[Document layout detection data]
------------------------------
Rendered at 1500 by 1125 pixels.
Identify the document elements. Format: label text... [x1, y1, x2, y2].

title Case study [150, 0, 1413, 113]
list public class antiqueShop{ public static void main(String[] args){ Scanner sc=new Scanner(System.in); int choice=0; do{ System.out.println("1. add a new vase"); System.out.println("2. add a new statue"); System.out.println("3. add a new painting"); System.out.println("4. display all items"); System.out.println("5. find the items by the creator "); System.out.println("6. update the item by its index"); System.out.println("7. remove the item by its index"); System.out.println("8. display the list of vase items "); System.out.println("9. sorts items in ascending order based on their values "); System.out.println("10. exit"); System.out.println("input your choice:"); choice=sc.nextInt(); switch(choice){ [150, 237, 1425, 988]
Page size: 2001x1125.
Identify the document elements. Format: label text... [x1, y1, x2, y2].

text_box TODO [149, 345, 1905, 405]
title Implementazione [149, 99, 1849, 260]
------------------------------
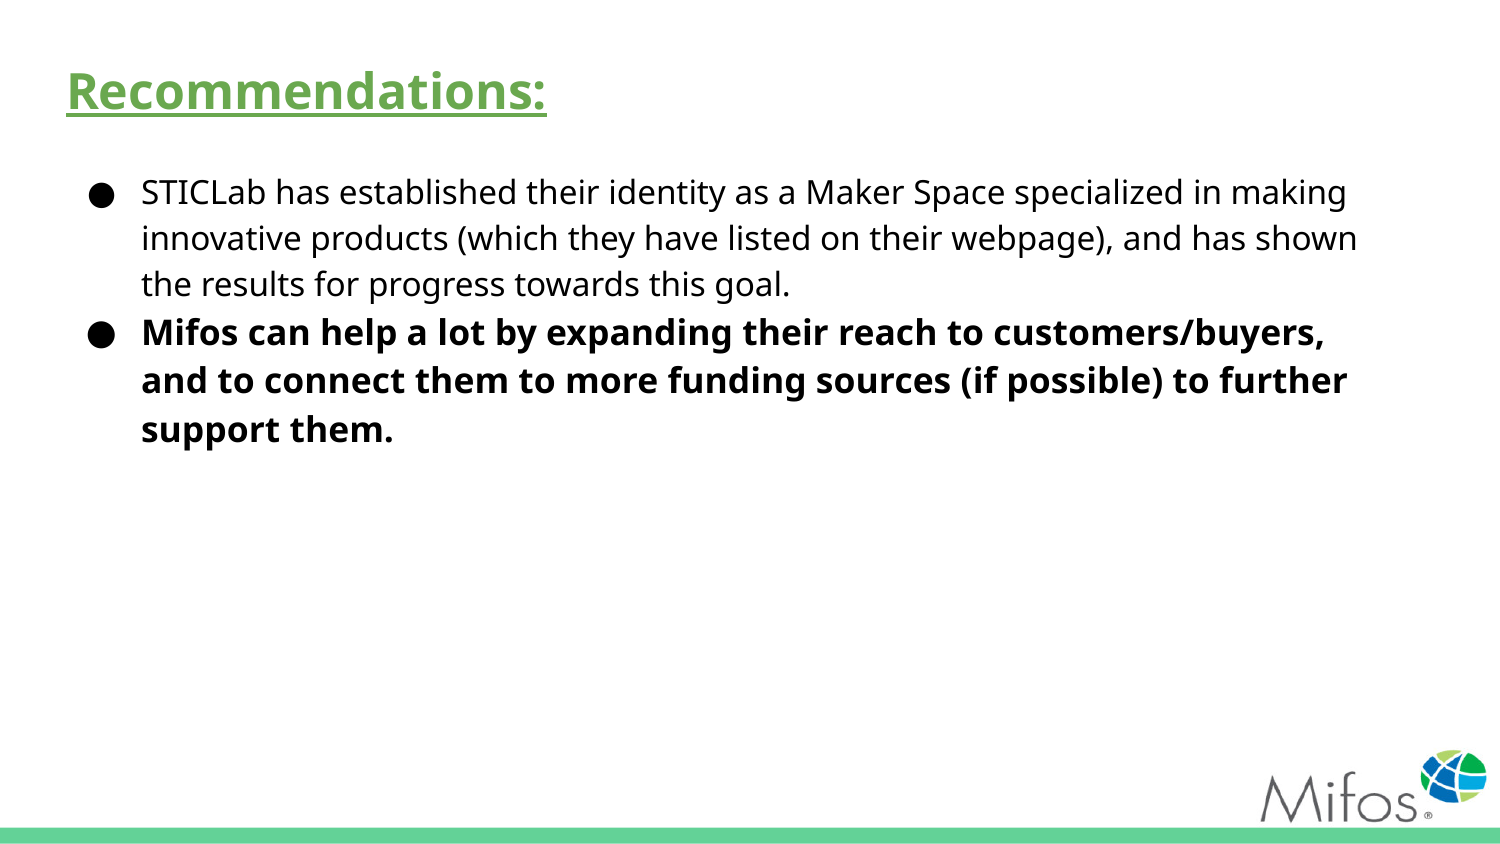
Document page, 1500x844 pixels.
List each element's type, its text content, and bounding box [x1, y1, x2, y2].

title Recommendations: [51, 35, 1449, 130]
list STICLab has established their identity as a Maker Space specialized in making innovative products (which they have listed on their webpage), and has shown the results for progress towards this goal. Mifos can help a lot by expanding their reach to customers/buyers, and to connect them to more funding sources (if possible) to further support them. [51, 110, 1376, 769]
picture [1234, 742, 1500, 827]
------------------------------
* **TASK STATEMENT**:
Copy out each line from the preceding entries that mentions the word "pixels".

* **WRITTEN SOLUTION**:
Rendered at 1500 by 1125 pixels.
Document page, 1500x844 pixels.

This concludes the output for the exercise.